Let $\langle\cdot,\cdot \rangle$ be a dot product on $\mathbb{R}^{2}$. We define a norm $\|x\|=\sqrt{\langle x,x \rangle}$. We know that:
$$ \sup_{x \in \mathbb{R}^2}{\frac{\| x\|_2}{\|x\|}}=3 ,\qquad \inf_{x \in \mathbb{R}^2}{\frac{\| x\|_2}{\|x\|}}=1 \\ \|(1,2)\| =\frac{\sqrt{5}}{3} \quad \text{and} \quad \|(-2,1)\|=\sqrt{5} .$$ Find a formula for $\|(x,y)\|$.
Could someone give me a hint to this problem?

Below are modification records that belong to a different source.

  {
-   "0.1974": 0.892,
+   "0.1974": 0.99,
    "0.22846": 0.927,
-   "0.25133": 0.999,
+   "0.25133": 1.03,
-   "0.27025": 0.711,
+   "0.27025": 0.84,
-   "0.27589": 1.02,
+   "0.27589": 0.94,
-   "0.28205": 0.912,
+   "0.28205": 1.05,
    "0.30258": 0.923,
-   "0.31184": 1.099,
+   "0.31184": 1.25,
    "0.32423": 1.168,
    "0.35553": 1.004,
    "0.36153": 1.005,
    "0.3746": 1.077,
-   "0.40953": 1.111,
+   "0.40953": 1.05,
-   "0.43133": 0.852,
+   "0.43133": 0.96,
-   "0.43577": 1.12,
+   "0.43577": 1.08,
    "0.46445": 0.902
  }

Hint: This problem is equivalent to determining the coefficients of the quadratic form $Q(\mathbf v)=\|\mathbf v\|^2=\langle\mathbf v,\mathbf v\rangle=\mathbf v^TA\mathbf v$ for some symmetric matrix $A$. The given conditions tell you something about the eigenvalues and eigenvectors of this matrix.

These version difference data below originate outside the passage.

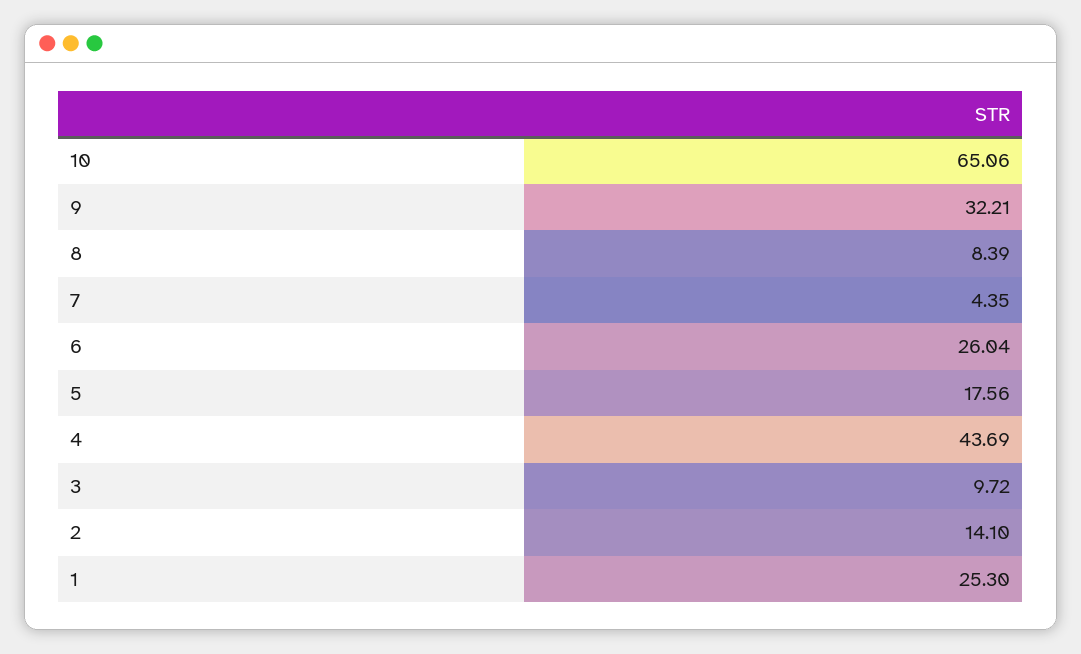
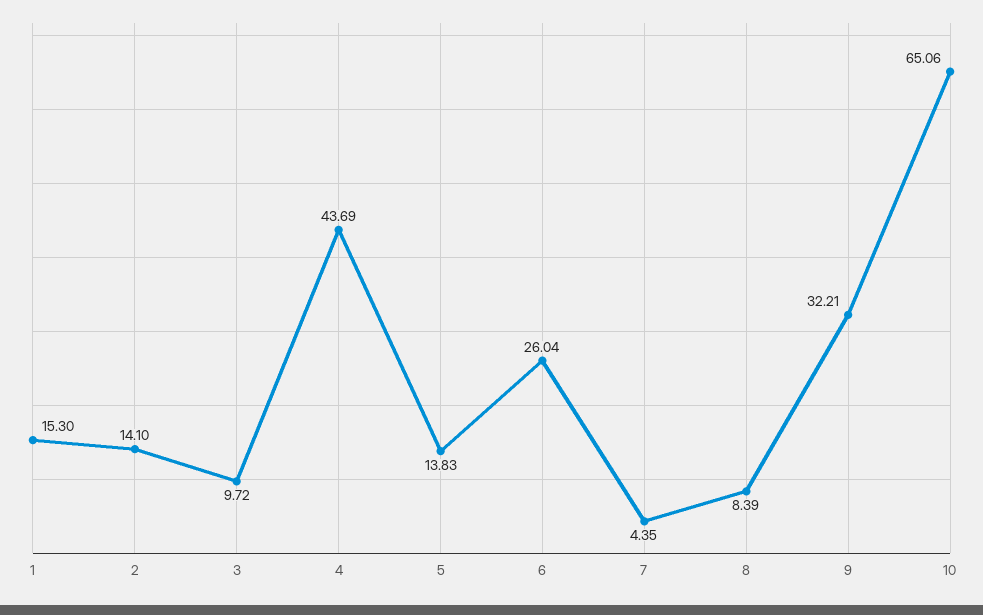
  {
    "10": 65.06,
    "9": 32.21,
    "8": 8.39,
    "7": 4.35,
    "6": 26.04,
-   "5": 17.56,
+   "5": 13.83,
    "4": 43.69,
    "3": 9.72,
    "2": 14.1,
-   "1": 25.3
+   "1": 15.3
  }

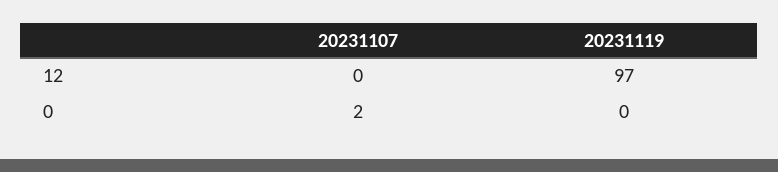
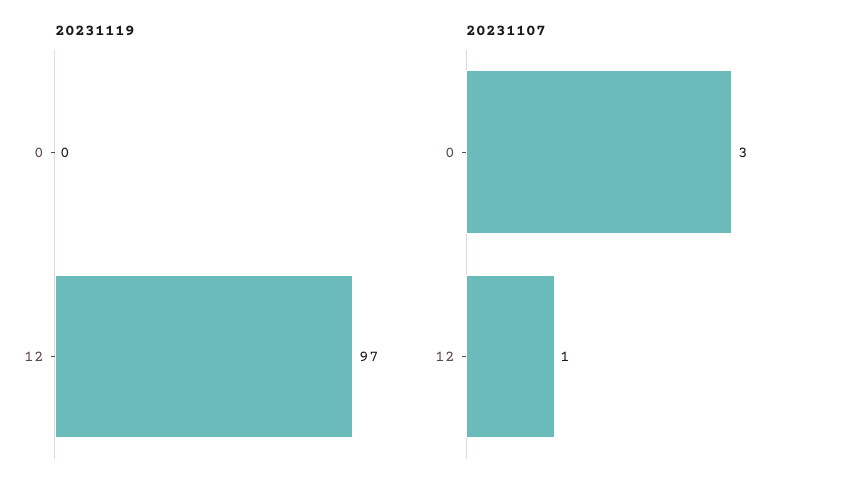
  {
    "20231107": {
-     "12": 0,
+     "12": 1,
-     "0": 2
+     "0": 3
    },
    "20231119": {
      "12": 97,
      "0": 0
    }
  }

Note first that the $\sup$ and $\inf$ are attained at $(1,2)$ and $(-2,1)$, respectively. Now, restricting ourselves to $\|v\|=1$, the given conditions tell us that $Q(\mathbf v)$ attains its maximum value of $1$ in the direction of $(-2,1)$ and its minimum of $\frac19$ in the direction of $(1,2)$. These values are the eigenvalues of $A$, with associated eigenvectors. With this information in hand, we can reconstruct $A$:$$ A=R\pmatrix{1 & 0 \\ 0 & \frac19}R^{-1}, $$ where $$ R=\frac1{\sqrt5}\left(\begin{array}{r r}2 & 1 \\ -1 & 2\end{array}\right), \tag{*} $$ giving $$ A=\frac1{45}\left(\begin{array}{r r}37 & -16 \\ -16 & 13\end{array}\right). $$ Thus, $$ Q(x,y)=\frac{37}{45}x^2-\frac{32}{45}xy+\frac{13}{45}y^2 $$ and finally $$ \|(x,y)\|=\left(\frac{37}{45}x^2-\frac{32}{45}xy+\frac{13}{45}y^2\right)^{\frac12}. $$
(*) We used $(2,-1)$ instead of $(-2,1)$ for the eigenvector so that $\det R=1$. This isn’t strictly necessary, but it’s convenient because it makes $R$ a rotation.